Serving the High Plains
link QCS Photo: Steve Hansen
Randy Mackey sings one of his original songs with help from “Rodeo Kate” Howell-Chapman, who shared the stage with several performers Saturday at the Cowboy Gathering in Nara Visa.
QCS Staff
Nara Visa hosted another easy-going roundup of cowboy singers and poets Friday, Saturday and Sunday for the annual Cowboy Gathering.
A total of 77 persons, not including the 27 performing acts, attended the concerts and 120 persons lined up for the annual chuck wagon steak dinner prepared again this year by Rhett Cauble and his family from Amarillo, Texas.
“We had an unusually talented group of performers this year,” Teressa Bruhn, one of the event’s organizers, said.

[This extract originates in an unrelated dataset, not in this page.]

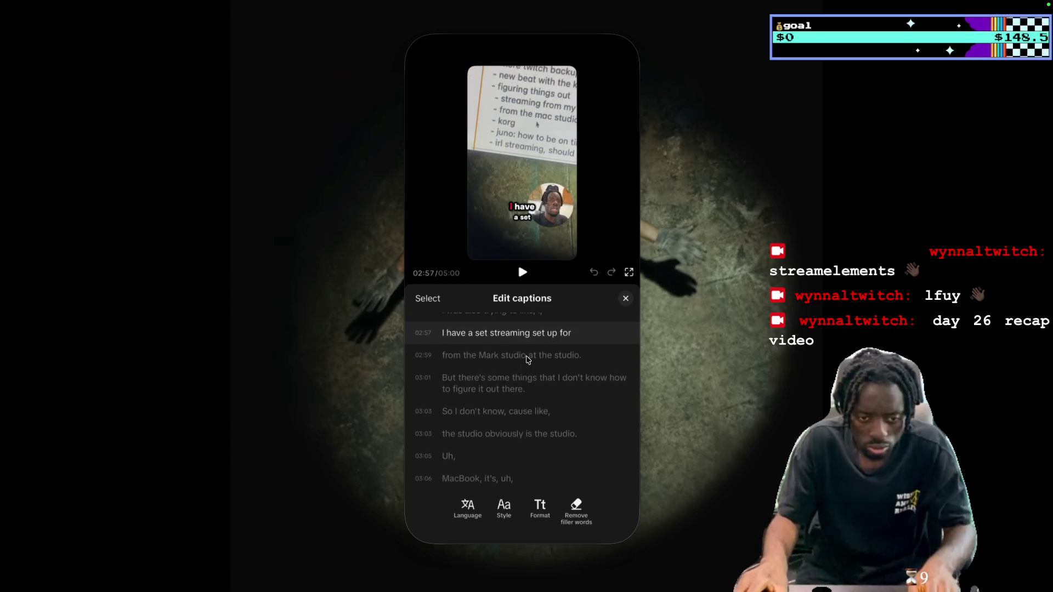
scroll(528, 360, "up", 1)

Performers ranged in age from nine years to 85 and came from as far away as east of Oklahoma City and central Texas, she said.
R.W. Hampton, who has performed cowboy songs around the world and won awards for preserving Western music, sang some selections on the stage of the Nara Visa School Community Center, surrounded on stage by fellow performers and in front of an enthusiastic audience.
In another highlight of the annual event, Jim Payne of Logan was honored with the Buck Ramsey Heritage Award, which is presented every year to a ranch, family or individual who best demonstrates western values.
Payne, 90, has done ranch work since the 1930s, working several ranches in the Logan area.
He has been a deputy brand inspector since 1957, Bruhn said, and in 2005, he was named brand inspector of the year, the first deputy brand inspector of the year, Bruhn said. Deputy brand inspectors are part-time employees, Bruhn said.